“The demand for commercial real estate, whether for lease or for sale, can be volatile on a monthly basis when comparing to the previous year. With this said, recent economic data suggests that we could see an uptick in the demand for commercial space moving forward, given that the Canadian economy expanded at a relatively strong pace over the past two quarters,” Paul Etherington, president of the Toronto Real Estate Board said. “On top of this, the dip in the value of the Canadian dollar vis-à-vis the US could result in increased demand for goods produced in the GTA for export south of the border. This could lead to an increase in the demand for industrial space in the GTA as well.”
Commercial sales remained steady in November, with 67 properties – when the price was disclosed -- exchanging hands. This represents no change year-over-year.

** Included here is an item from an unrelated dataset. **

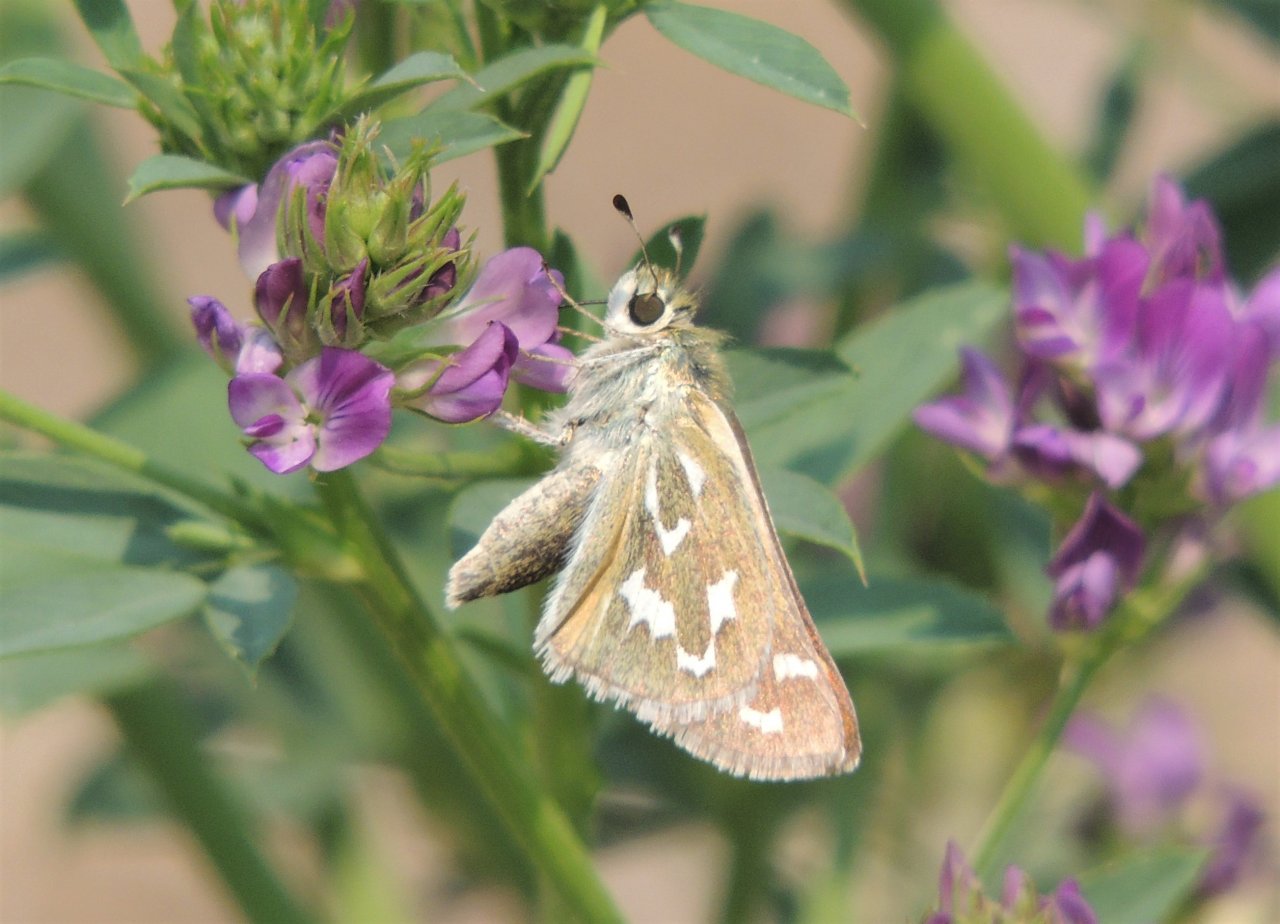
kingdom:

Office space saw the most significant spike, with 16 sales representing a 45.5 per cent year-over-year spike. Meanwhile, industrial (23 sales, -14.58 per cent y/y) and commercial (16 sales, -3.4 per cent y/y) properties did not fare as well.
“Average sale prices, on a per square foot basis were actually quite volatile in November, both to the positive and negative depending on the market segment in question,” according to TREB. “However, it should be noted that average price changes can be the result of both market forces and changes in the type and location of properties sold. In November, price change was largely the result of a change in the mix of properties sold this year compared to last.”
Despite volatility in the commercial real estate market, brokers in this segment may expect an uptick in business in one major market as the economy continues to improve.